Problem details: Reproduce the lines below word for word, leaving out the pictures.

Provided entries:
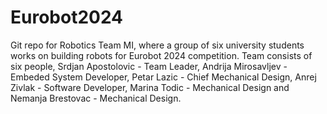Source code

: # Eurobot2024
Git repo for Robotics Team MI, where a group of six university students works on building robots for Eurobot 2024 competition.
Team consists of six people, Srdjan Apostolovic - Team Leader, Andrija Mirosavljev - Embeded System Developer, Petar Lazic - Chief Mechanical Design, Anrej Zivlak - Software Developer, Marina Todic - Mechanical Design and Nemanja Brestovac - Mechanical Design.
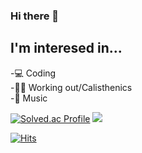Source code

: ### Hi there 👋

## I'm interesed in...

-💻️ Coding  
-🏋‍♀️️ Working out/Calisthenics  
-🎸️ Music  


[![Solved.ac Profile](http://mazassumnida.wtf/api/v2/generate_badge?boj=cmc9595)](https://solved.ac/cmc9595)
<img src = "https://github-readme-stats.vercel.app/api/top-langs/?username=cmc9595&layout=compact&theme=buefy"> 

<!--
**cmc9595/cmc9595** is a ✨ _special_ ✨ repository because its `README.md` (this file) appears on your GitHub profile.

Here are some ideas to get you started:

- 🔭 I’m currently working on ...
- 🌱 I’m currently learning ...
- 👯 I’m looking to collaborate on ...
- 🤔 I’m looking for help with ...
- 💬 Ask me about ...
- 📫 How to reach me: ...
- 😄 Pronouns: ...
- ⚡ Fun fact: ...
-->
[![Hits](https://hits.seeyoufarm.com/api/count/incr/badge.svg?url=https%3A%2F%2Fgithub.com%2Fcmc9595&count_bg=%2379C83D&title_bg=%23555555&icon=&icon_color=%23E7E7E7&title=hits&edge_flat=false)](https://hits.seeyoufarm.com)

Answer space:
Source code

: # Eurobot2024
Git repo for Robotics Team MI, where a group of six university students works on building robots for Eurobot 2024 competition.
Team consists of six people, Srdjan Apostolovic - Team Leader, Andrija Mirosavljev - Embeded System Developer, Petar Lazic - Chief Mechanical Design, Anrej Zivlak - Software Developer, Marina Todic - Mechanical Design and Nemanja Brestovac - Mechanical Design.
Source code

: ### Hi there 👋

## I'm interesed in...

-💻️ Coding  
-🏋‍♀️️ Working out/Calisthenics  
-🎸️ Music  


[![Solved.ac Profile](http://mazassumnida.wtf/api/v2/generate_badge?boj=cmc9595)](https://solved.ac/cmc9595)
<img src = "https://github-readme-stats.vercel.app/api/top-langs/?username=cmc9595&layout=compact&theme=buefy"> 

<!--
**cmc9595/cmc9595** is a ✨ _special_ ✨ repository because its `README.md` (this file) appears on your GitHub profile.

Here are some ideas to get you started:

- 🔭 I’m currently working on ...
- 🌱 I’m currently learning ...
- 👯 I’m looking to collaborate on ...
- 🤔 I’m looking for help with ...
- 💬 Ask me about ...
- 📫 How to reach me: ...
- 😄 Pronouns: ...
- ⚡ Fun fact: ...
-->
[![Hits](https://hits.seeyoufarm.com/api/count/incr/badge.svg?url=https%3A%2F%2Fgithub.com%2Fcmc9595&count_bg=%2379C83D&title_bg=%23555555&icon=&icon_color=%23E7E7E7&title=hits&edge_flat=false)](https://hits.seeyoufarm.com)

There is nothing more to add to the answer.